Automating Security Operations at Doppel
Every day, Doppel ingests more than 10 million websites, social media accounts, and mobile apps to identify phishing attacks worldwide. Traditional machine learning filters out obvious false positives, but nuanced decisions remain incredibly time consuming. Questions like “Does this site warrant a takedown? On which platforms? Under which policies?” require detailed manual analysis.

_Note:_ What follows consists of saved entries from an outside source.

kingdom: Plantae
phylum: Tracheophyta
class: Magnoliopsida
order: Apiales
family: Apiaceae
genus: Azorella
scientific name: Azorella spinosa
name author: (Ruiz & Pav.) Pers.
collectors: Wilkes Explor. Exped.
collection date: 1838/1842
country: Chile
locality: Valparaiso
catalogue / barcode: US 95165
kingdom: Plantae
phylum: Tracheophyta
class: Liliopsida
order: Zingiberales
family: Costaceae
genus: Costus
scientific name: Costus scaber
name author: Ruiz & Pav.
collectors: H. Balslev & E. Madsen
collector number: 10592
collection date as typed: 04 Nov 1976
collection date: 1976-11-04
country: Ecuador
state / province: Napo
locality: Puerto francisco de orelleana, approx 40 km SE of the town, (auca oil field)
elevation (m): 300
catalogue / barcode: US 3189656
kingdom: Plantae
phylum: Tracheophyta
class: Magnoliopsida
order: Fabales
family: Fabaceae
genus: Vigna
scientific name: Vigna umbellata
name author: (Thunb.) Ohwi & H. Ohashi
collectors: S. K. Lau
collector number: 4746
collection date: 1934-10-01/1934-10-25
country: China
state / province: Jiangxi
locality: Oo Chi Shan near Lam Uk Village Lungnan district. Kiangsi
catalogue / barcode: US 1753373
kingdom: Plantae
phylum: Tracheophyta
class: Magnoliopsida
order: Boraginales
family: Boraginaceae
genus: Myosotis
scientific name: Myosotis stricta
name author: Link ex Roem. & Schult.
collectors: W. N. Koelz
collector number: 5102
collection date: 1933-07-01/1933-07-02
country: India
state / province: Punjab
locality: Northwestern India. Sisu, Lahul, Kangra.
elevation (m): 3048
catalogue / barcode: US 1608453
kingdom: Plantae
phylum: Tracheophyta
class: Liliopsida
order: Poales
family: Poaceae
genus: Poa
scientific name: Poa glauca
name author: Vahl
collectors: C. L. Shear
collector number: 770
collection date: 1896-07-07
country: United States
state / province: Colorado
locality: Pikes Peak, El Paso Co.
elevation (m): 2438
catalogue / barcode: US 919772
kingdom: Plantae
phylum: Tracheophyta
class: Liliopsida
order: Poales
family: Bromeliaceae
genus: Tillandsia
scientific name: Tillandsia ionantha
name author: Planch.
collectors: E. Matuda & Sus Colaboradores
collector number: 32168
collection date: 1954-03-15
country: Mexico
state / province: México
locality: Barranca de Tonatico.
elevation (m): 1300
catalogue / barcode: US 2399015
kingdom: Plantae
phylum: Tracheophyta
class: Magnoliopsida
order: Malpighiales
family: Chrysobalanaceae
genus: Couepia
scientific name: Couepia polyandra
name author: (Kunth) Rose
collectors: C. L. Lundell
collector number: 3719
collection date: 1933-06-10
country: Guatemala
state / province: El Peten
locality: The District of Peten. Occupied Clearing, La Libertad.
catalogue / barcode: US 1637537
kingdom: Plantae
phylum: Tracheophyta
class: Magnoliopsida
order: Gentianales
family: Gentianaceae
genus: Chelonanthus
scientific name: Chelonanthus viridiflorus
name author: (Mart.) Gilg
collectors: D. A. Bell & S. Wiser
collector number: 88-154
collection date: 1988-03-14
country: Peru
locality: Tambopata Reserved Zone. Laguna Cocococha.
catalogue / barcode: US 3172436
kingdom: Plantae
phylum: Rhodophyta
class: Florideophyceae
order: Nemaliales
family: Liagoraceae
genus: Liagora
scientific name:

Turning AI into a Cybersecurity Expert
Automating this decision-making at Doppel’s scale is particularly challenging. These decisions aren’t limited to spotting basic patterns – they require judgment. Analysts must interpret unstructured data like screenshots, time-series activity, and customer-specific policies to choose the correct response and explain their rationale. Even for humans, getting these consistently correct requires a high degree of knowledge and training. These are high impact actions, and getting them wrong means missing a threat or disrupting legitimate activity.
At Doppel, we tackled this challenge by training our AI agent to function as a genuine cybersecurity expert. We took the same methods we use to train human analysts—covering phishing, malware, and brand abuse—and applied them directly to the model. This initial “knowledge transfer” yielded a noticeable jump in performance, but the AI still stumbled on certain non-obvious scenarios. The real breakthrough came when we incorporated thousands of well-curated historical decisions, effectively distilling years of our analysts’ experience into the model. As a result, the AI developed the nuanced judgment required to classify and take action on even the trickiest edge cases.
Just as importantly, the agent is constantly learning as it sees new examples. This tight feedback loop is critical in combatting security threats like phishing – which have evolved into a high-speed cat-and-mouse game, with AI accelerating the pace even further.
The results surprised us.
Using OpenAI’s latest o1 model (showcased at OpenAI DevDay), our AI agent exceeded human-level benchmarks. Compared to our human analysts, the agent had a lower false-positive rate and uncovered more genuine threats. For Doppel, this shift allowed our analysts to focus on complex threat patterns while the AI handled routine decisions at scale. For our customers, it delivered faster response times and more threats eliminated.
Although our AI has dramatically reduced security operations (SOC) workloads in just the last month, there’s still so much exciting tech to be built. Our engineering team is re-imagining what’s possible in the SOC using AI agents from the ground up—unlocking more efficient, resilient, and proactive defenses. And we’re just getting started.